Carlos Chagas
Em pleno Oriente Médio, pouco antes de embarcar de volta, o presidente Lula concedeu entrevista coletiva. O ponto era vago e, estimulados por empresários que integravam a comitiva, jornalistas brasileiros indagaram se caso eleita, Dilma Rousseff mudaria a política econômica. Se desenvolveria um programa estatizante.
O presidente deu duas no cravo e uma na ferradura. Declarou textualmente existirem três coisas “de que não abriremos mão”, uma espécie de confissão de que o governo Dilma irá desenvolver-se em condomínio no qual ele será o síndico: 1. Manutenção da estabilidade econômica; 2. Controle da inflação; 3. Investimentos públicos.
Os empresários sentiram-se no paraíso, aliás, no passado bíblico, localizado por ali. Ouviram a garantia de que nada vai mudar, reforçada pela afirmação de que “Dilma não será estatizante nem vai estatizar nada”.
O próximo passo parece à vista de todos: a ministra, antes ou depois de deixar o governo, divulgará sua versão pessoal da Carta aos Brasileiros assinada pelo Lula em 2002, tranqüilizando as elites. Fica a política econômica como está, ou seja, o país deve estar preparado para esquecer tudo o que for dito na campanha, se é que vão dizer alguma novidade.
E agira, Cabral?
Semanas atrás o governador Sérgio Cabral declarou que se Dilma Rousseff contrariasse os interesses do Rio, nem sua mulher votaria nela. A candidata não se pronunciou a respeito do projeto que muda o regime de royalties do petróleo, apesar de o senador Heráclito Fortes haver denunciado que o texto foi preparado na Casa Civil. Mas precisará posicionar-se, agora estimulada pela presença do presidente Lula em Brasília. A omissão não cabe, numa situação dessas.

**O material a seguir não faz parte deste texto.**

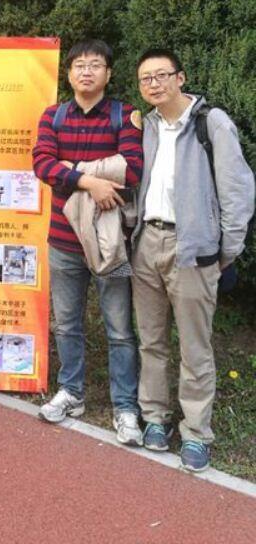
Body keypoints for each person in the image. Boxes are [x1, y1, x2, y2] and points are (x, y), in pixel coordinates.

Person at [131, 48, 254, 472]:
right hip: (146, 243)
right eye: (146, 78)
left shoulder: (211, 122)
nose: (154, 84)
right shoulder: (146, 125)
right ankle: (155, 416)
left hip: (193, 248)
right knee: (151, 340)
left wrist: (226, 249)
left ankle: (196, 432)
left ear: (180, 78)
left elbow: (237, 190)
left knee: (195, 346)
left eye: (161, 75)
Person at [32, 39, 144, 445]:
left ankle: (125, 406)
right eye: (79, 65)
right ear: (68, 74)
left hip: (110, 243)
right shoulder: (53, 115)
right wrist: (93, 181)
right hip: (63, 241)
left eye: (95, 65)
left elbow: (132, 170)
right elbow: (42, 164)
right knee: (67, 324)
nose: (86, 71)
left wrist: (72, 171)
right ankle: (72, 393)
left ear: (108, 73)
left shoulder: (124, 115)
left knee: (120, 329)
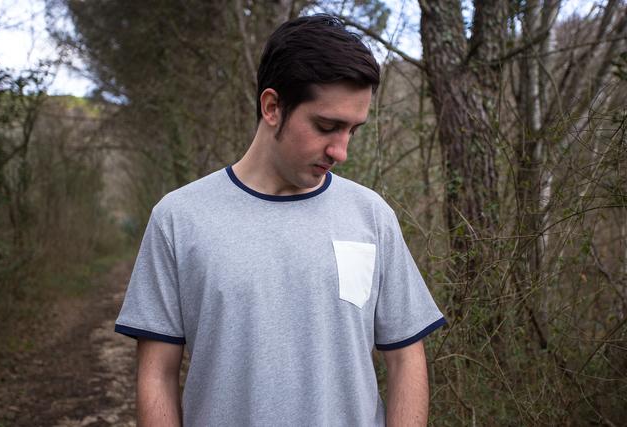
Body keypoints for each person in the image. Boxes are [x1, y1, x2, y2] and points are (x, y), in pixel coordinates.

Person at [115, 14, 445, 427]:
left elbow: (406, 358)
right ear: (272, 107)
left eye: (353, 130)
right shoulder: (180, 219)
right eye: (327, 126)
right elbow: (157, 375)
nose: (341, 151)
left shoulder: (371, 216)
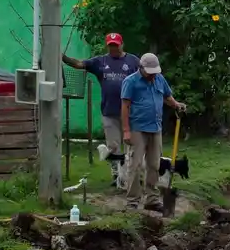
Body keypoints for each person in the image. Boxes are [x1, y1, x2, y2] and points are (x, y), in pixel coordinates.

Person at [63, 32, 139, 187]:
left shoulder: (133, 61)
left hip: (131, 111)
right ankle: (117, 176)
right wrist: (62, 57)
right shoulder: (100, 61)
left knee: (132, 144)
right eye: (110, 45)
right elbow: (79, 64)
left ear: (122, 44)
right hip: (109, 111)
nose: (113, 48)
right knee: (113, 146)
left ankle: (132, 175)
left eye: (116, 45)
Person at [119, 52, 187, 209]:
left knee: (154, 165)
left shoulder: (159, 79)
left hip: (155, 128)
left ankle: (152, 200)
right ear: (141, 68)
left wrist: (176, 105)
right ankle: (132, 202)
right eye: (150, 73)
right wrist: (126, 130)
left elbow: (167, 97)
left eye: (155, 72)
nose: (152, 76)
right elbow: (125, 107)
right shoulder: (131, 82)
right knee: (134, 166)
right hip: (137, 129)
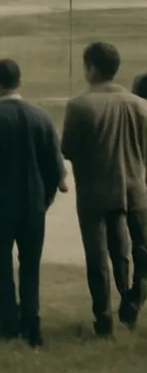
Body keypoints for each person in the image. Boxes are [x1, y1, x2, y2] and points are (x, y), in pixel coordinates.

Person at [0, 59, 67, 347]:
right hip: (33, 204)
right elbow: (55, 166)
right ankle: (32, 325)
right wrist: (49, 194)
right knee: (30, 265)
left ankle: (8, 325)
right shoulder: (40, 116)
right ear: (18, 81)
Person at [61, 41, 147, 337]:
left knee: (98, 256)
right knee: (134, 248)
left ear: (92, 68)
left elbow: (68, 149)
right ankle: (133, 297)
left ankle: (104, 318)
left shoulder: (80, 105)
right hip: (135, 188)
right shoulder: (140, 105)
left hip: (95, 190)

O diabo é que se Dilma defender o projeto já aprovado na Câmara, nem poderá desembarcar no Rio e no Espírito Santo. Caso contrário, colherá a má-vontade dos estados esperançosos de receber recursos do petróleo que não produzem.
Por outro lado, fará o quê, o governador fluminense, caso se caracterize a garfada que o Congresso e o governo parecem estar em vias de aplicar no Rio e no Espírito Santo? Reforçará a proposta da candidatura própria no PMDB? Apoiará José Serra? Ou cruzará os braços, desinteressando-se da sucessão presidencial, iniciativa capaz de prejudicar-lhe a reeleição?
Não aguentou
Não se passaram duas semanas de silêncio do ex-presidente Fernando Henrique, depois de haver recebido recado de José Serra para não atrapalhar a estratégia sucessória dos tucanos. Em palestra na Academia Brasileira de Letras, convidado para homenagear a memória de Joaquim Nabuco, o sociólogo não aguentou. Disse que uma coisa é o candidato, outra a campanha. O PSDB deveria estar inundando o país com suas propostas de governo, mesmo permanecendo o governador paulista em cone de sombra. Como se fosse possível a existência de uma peça teatral sem autor.
Outra polêmica afirmação de Fernando Henrique disse respeito à política externa. Defendeu a volta ao alinhamento automático do Brasil com os Estados Unidos…
A dissolução da ordem pública
A Constituição admite a intervenção federal nos estados quando a ordem pública estiver em perigo. O Procurador Geral da República formalizou o pedido de intervenção federal em Brasília. O Supremo Tribunal Federal não tem prazo para decidir, mas já se debruça na questão.
Enquanto isso, o Distrito Federal vai se dissolvendo, com um governador-tampão posto em sossego e inação. Os apagões sucedem-se todas as semanas, não mais restritos a pequenas regiões, mas atingindo metade da cidade, ora num lado, ora em outro, por horas seguidas. Até a Praça dos Três Poderes e a Esplanada dos Ministérios ficaram sem energia.
Ao mesmo tempo, o trânsito virou um caos. Filas duplas no centro de Brasília são coisa do passado. Agora elas são triplas e até quádruplas. Os transportes coletivos nem transportam nem servem à coletividade, ficando os passageiros à mercê dos interesses dos concessionários de empresas de ônibus. Nas cidades satélites, virou aventura estar na rua depois do sol. Multiplicam-se os assaltos e as invasões de residências.
Com as instituições políticas locais sob suspeição, o ex-governador preso, os partidos em frangalhos e a possibilidade de as eleições de outubro reconduzirem ao poder o patrono de toda a lambança aqui verificada, não seria o caso da intervenção federal imediata?